PERSONAL NOTE: What are the solutions to the problem of having more children in China? Build a bridge between our birth [control] and socioeconomic policies.
Government should develop day care services in urban areas for toddlers, families with children would be granted benefits and income tax deductions, and women returning to workforce would be given support. Government is not doing enough to meet the needs of families. The nation’s policy and public services should be based on women’s needs and rights. More should be done to encourage men to shoulder greater responsibility for raising children and providing fair career opportunities for women. Yes, today’s women in China need assistance from everyone in the soceity, from the government to the families to the husbands! steve, usa, march 7, 2019 firstname.lastname@example.org blog – https://getting2knowyou-china.com
What Chinese women really want when it comes to children and reproductive rights
• China has abandoned its one-child policy but the worries are not over for unmarried women and parents struggling to afford childcare by Mimi Lau, Echo Xie March 8, 2019 SCMP
As China prepares to mark International Women’s Day on Friday, Meng Fanyu in Handan, in the northern province of Hebei, wonders if she should celebrate or spend her time planning the family’s budget as they wait for the arrival of a second child.
The 31-year-old cashier went through half a dozen pregnancy test kits last week to confirm that she was indeed pregnant with a second child.
The pregnancy is a welcome surprise but Meng worries about whether her family will be able to raise a second child with a monthly household income of 7,000 yuan (US$1,042) and whether she will have to quit her job at a delivery company to look after the children at home.
Childcare services in China are expensive, costing up to 5,000 yuan a month in major cities.
But there could be some relief for people like Meng with Premier Li Keqiang’s announcement at the start of the National People’s Congress this week that the government is willing to spend more on infant and childcare services partly to help boost domestic consumption.
Fertility rates have been high on the political agenda in discussions at this year’s congress where delegates have made various proposals for more childcare services, tax cuts, holidays, family welfare
Feng Yuan, a leading women’s rights advocate in China, said policymakers and lawmakers were finally paying attention to worrying population trends and women’s demands around reproductive rights.
“Chinese women have been historically seen as reproductive tools … but today they are making their voices heard with action and demands,” Feng said.
An end to the one-child policy in 2016 meant Meng narrowly escaped the compulsory insertion of an intrauterine device after the birth of her first child but many others, including her mother and sister-in-law, were not so fortunate.
“Back in the days of the one-child policy, every woman in China had to have a birth permit together with a marriage certificate before they could give birth at hospital,” she said.
“Back then you had to pay 300 yuan and have ultrasounds four times a year to prove that you were not pregnant with a second child. You would only be reimbursed if you agreed to wear the intrauterine device.”
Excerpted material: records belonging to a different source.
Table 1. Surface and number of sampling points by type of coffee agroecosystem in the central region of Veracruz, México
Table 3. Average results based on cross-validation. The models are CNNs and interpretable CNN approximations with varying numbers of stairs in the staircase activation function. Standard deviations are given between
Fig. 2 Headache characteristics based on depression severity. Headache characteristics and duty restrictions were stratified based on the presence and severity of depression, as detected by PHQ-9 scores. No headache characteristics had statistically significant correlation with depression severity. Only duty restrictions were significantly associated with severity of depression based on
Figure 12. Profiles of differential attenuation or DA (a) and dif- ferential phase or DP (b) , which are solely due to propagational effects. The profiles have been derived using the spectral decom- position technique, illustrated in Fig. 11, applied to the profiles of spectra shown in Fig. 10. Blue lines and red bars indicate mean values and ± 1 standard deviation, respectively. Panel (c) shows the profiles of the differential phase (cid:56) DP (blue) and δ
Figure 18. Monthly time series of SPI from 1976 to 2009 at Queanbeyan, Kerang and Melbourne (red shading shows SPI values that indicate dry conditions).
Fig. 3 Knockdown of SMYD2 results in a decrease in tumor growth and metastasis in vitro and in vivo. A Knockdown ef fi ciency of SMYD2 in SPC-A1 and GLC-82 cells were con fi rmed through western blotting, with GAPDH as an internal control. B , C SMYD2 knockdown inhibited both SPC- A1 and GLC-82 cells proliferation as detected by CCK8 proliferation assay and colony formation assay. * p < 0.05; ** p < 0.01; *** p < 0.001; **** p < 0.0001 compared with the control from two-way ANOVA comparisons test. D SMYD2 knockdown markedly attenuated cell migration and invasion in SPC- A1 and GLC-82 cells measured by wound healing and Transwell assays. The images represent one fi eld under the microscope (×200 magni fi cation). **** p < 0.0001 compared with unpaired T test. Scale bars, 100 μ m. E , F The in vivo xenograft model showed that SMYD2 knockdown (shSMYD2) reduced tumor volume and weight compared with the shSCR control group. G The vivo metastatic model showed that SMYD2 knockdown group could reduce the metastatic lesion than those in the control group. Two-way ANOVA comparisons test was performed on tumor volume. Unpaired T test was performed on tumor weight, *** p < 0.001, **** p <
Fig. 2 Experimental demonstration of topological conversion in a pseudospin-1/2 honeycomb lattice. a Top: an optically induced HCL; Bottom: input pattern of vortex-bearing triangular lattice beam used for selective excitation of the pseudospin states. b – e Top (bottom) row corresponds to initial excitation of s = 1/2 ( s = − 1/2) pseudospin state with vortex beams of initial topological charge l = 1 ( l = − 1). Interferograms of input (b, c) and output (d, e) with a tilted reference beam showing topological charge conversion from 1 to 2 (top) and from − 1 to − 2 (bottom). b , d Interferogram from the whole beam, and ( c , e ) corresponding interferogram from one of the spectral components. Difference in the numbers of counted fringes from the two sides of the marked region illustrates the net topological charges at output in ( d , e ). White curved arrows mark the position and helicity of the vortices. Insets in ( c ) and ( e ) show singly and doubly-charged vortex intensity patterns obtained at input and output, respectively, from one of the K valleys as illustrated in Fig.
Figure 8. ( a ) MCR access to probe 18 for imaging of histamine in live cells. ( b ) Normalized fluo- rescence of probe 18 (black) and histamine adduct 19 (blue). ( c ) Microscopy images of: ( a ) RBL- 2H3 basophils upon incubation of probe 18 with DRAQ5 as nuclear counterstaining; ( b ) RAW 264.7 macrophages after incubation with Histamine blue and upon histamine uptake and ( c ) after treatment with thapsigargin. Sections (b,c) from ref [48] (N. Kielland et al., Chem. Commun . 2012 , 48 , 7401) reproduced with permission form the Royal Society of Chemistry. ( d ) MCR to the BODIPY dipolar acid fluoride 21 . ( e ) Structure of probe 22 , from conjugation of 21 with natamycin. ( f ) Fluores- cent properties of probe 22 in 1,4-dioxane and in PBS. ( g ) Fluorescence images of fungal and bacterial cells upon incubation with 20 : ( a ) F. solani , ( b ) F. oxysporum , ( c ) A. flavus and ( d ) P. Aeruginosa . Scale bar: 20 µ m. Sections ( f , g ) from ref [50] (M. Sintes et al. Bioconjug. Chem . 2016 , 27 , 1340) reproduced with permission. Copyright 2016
Childcare services in China are expensive, costing up to 5,000 yuan a month in major cities. Photo: EPA
Despite the relaxation in the birth policy, China is facing a population crisis. There were just 15.23 million children born in the country in 2018, 2 million fewer than the 2017 total, according to the National Bureau of Statistics. The 2018 birth rate was the lowest in the country since 1961.
This decline is on top of a shrinking workforce, ageing population and China’s slowing economic outlook, but Chinese officials are not ready to totally give up control of family planning.
During an NPC meeting on Tuesday, top family planning official Wang Peian said “the two-child policy is already enough to meet the childbirth demands of most families”.
Wang, the deputy head of the China Family Planning Association, suggested that the high cost of raising children and the lack of childcare services were the main factors driving China’s declining birth rates.
“We must seek to build a bridge between our birth [control] and socioeconomic policies,” Wang said.“
He said the government would develop day care services in urban areas for toddlers, families with children would be granted benefits and income tax deductions, and women returning to workforce would be given support.
But Feng said the government was not doing enough to meet the needs of families.
“Our nation’s policy and public services should be based on women’s needs and rights. More should be done to encourage men to shoulder greater responsibility for raising children and providing fair career opportunities for women,” she said.
China’s two-child policy under fire as parents’ bank account frozen for having third child
Huang Xihua, an NPC delegate from Huizhou in Guangdong province, ignited debate at the congress with a called for the two-child policy to be scrapped and for unmarried women to be granted equal rights to have children.
Until 2016, unmarried women had to pay a heavy fine and faced stiff restrictions in obtaining urban residency for their children. Without the residency qualification, their children would be denied social benefits such as health care and free education.
Now, as it confronts a demographic crisis, the Chinese government is encouraging people to have more children, dropping some of the old administrative controls on unmarried women. However, the Ministry of Health continues to bar unmarried women from access to reproductive technologies such as in vitro fertilisation.
Zhan Yingying, from the Guangzhou-based Advocates for Diverse Family Network, said there were growing calls to better protect the reproductive rights of unmarried women.
“Equal reproductive rights for single women are also basic human rights,” she said.